### Supplied records
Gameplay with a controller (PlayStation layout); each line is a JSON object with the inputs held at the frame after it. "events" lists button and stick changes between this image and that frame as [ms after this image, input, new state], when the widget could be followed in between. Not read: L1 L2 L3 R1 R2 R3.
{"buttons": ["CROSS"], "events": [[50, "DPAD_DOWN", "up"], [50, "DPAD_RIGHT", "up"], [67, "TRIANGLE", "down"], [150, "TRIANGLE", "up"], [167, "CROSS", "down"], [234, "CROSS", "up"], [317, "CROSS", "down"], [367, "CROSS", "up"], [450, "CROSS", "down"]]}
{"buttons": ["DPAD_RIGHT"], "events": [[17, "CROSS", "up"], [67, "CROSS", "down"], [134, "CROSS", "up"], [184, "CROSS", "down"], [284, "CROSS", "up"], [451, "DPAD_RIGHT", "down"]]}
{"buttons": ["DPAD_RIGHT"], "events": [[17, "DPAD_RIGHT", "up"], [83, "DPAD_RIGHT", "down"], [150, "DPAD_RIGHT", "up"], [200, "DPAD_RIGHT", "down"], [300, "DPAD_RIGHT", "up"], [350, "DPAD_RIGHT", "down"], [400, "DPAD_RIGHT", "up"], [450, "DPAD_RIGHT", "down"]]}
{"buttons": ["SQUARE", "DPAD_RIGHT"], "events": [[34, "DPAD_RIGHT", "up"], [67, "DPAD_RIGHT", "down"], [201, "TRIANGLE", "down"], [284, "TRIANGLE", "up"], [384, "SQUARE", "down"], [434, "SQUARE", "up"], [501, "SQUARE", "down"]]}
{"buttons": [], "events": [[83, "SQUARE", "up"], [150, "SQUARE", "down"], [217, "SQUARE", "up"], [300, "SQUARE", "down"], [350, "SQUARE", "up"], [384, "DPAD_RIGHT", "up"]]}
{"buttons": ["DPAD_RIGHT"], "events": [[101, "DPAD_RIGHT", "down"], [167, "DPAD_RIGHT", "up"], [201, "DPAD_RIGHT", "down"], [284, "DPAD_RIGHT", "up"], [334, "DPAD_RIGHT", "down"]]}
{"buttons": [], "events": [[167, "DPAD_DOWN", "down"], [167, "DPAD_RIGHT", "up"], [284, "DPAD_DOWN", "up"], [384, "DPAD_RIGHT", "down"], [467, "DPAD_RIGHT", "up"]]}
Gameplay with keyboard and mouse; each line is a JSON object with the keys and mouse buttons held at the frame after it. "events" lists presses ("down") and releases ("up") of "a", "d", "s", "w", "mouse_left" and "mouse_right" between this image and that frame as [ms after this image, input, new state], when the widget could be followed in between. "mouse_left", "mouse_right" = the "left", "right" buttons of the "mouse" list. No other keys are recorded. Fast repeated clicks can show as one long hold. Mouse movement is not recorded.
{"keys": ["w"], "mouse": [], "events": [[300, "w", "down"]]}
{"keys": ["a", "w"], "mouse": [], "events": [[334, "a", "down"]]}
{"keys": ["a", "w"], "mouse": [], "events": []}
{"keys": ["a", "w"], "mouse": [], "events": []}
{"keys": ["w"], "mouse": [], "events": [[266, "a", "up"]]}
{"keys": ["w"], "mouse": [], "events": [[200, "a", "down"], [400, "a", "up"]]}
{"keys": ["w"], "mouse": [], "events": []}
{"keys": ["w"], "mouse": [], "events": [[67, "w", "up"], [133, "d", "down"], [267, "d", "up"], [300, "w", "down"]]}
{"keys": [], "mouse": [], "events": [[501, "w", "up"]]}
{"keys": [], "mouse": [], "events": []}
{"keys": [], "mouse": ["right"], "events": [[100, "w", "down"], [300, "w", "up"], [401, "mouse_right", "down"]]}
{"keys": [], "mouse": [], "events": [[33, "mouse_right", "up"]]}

### Task to complete
Say, as a single number and nothing more, how many lines of the entries contain the word "held".

### Exercise response
2